Louis de Caix d'Hervelois (/fr/; c. 1670 in France – 18 October 1759 in France) was a composer of chamber music.

==Biography==
Caix d'Hervelois wrote music almost exclusively for the viol. Most of his other works exist as transcriptions from his viol music. A native of the north of France, almost nothing is known of his life. However, his changing addresses appear in his published music as well as in passing in contemporary discussions of the viol, and in brief notes in archives. The longest archival text (1697) documents a request by a canon of Sainte-Chapelle, annoyed by the noise of the young chapelain ordinaire Caix learning to play the viol, that Caix practice in a room under the stairs. Louis de Caix d'Hervelois was a pupil of the great Marin Marais.

Caix's tuneful, graceful music is firmly in the French tradition of character pieces in dance suites. It is among the most idiomatic music written for the viol, its apparent simplicity deepening when interpreted in the light of the traditions of French viol performance practice.
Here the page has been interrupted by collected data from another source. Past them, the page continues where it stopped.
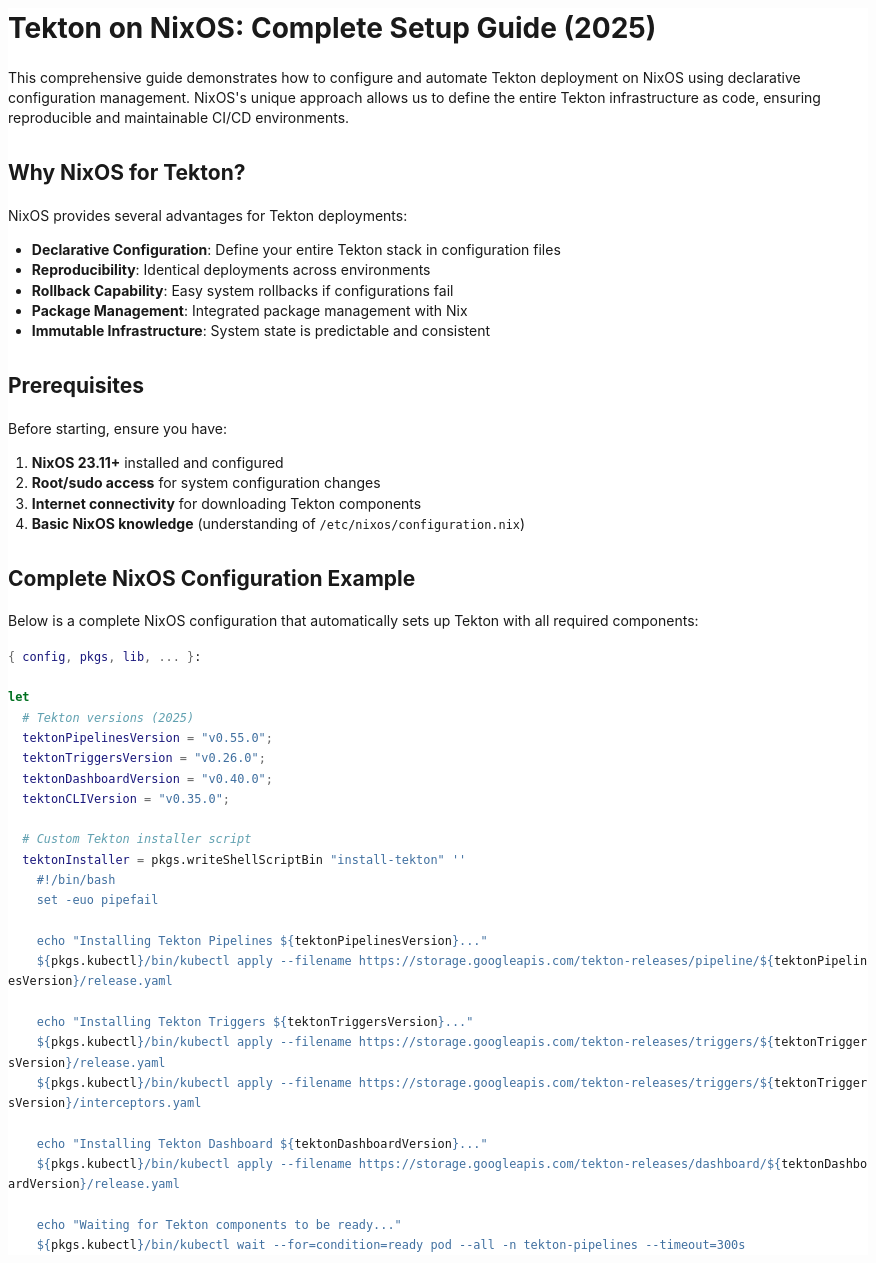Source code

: # Tekton on NixOS: Complete Setup Guide (2025)

This comprehensive guide demonstrates how to configure and automate Tekton deployment on NixOS using declarative configuration management. NixOS's unique approach allows us to define the entire Tekton infrastructure as code, ensuring reproducible and maintainable CI/CD environments.

## Why NixOS for Tekton?

NixOS provides several advantages for Tekton deployments:

- **Declarative Configuration**: Define your entire Tekton stack in configuration files
- **Reproducibility**: Identical deployments across environments
- **Rollback Capability**: Easy system rollbacks if configurations fail
- **Package Management**: Integrated package management with Nix
- **Immutable Infrastructure**: System state is predictable and consistent

## Prerequisites

Before starting, ensure you have:

1. **NixOS 23.11+** installed and configured
2. **Root/sudo access** for system configuration changes
3. **Internet connectivity** for downloading Tekton components
4. **Basic NixOS knowledge** (understanding of `/etc/nixos/configuration.nix`)

## Complete NixOS Configuration Example

Below is a complete NixOS configuration that automatically sets up Tekton with all required components:

```nix
{ config, pkgs, lib, ... }:

let
  # Tekton versions (2025)
  tektonPipelinesVersion = "v0.55.0";
  tektonTriggersVersion = "v0.26.0";
  tektonDashboardVersion = "v0.40.0";
  tektonCLIVersion = "v0.35.0";
  
  # Custom Tekton installer script
  tektonInstaller = pkgs.writeShellScriptBin "install-tekton" ''
    #!/bin/bash
    set -euo pipefail
    
    echo "Installing Tekton Pipelines ${tektonPipelinesVersion}..."
    ${pkgs.kubectl}/bin/kubectl apply --filename https://storage.googleapis.com/tekton-releases/pipeline/${tektonPipelinesVersion}/release.yaml
    
    echo "Installing Tekton Triggers ${tektonTriggersVersion}..."
    ${pkgs.kubectl}/bin/kubectl apply --filename https://storage.googleapis.com/tekton-releases/triggers/${tektonTriggersVersion}/release.yaml
    ${pkgs.kubectl}/bin/kubectl apply --filename https://storage.googleapis.com/tekton-releases/triggers/${tektonTriggersVersion}/interceptors.yaml
    
    echo "Installing Tekton Dashboard ${tektonDashboardVersion}..."
    ${pkgs.kubectl}/bin/kubectl apply --filename https://storage.googleapis.com/tekton-releases/dashboard/${tektonDashboardVersion}/release.yaml
    
    echo "Waiting for Tekton components to be ready..."
    ${pkgs.kubectl}/bin/kubectl wait --for=condition=ready pod --all -n tekton-pipelines --timeout=300s
```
The French musicologist Philippe Beaussant wrote of Caix's music and anonymity:

« L'on pourrait considérer Caix d'Hervelois comme une sort de pseudonyme sous lequel se cacherait un personnage réel, dont le nom est: la Viole, en France, au moment où elle est en passe de disparaître. »

"One might look upon Caix d'Hervelois as a sort of pseudonym masking a person whose name was 'the Viol, of France, just at the moment when it was about to disappear.'"

Facsimile editions of Caix's music are available from Éditions J.M. Fuzeau, the Société de Musicologie de Languedoc, and from Éditions August Zurfluh, the last of which also sponsors the Association Caix d'Hervelois.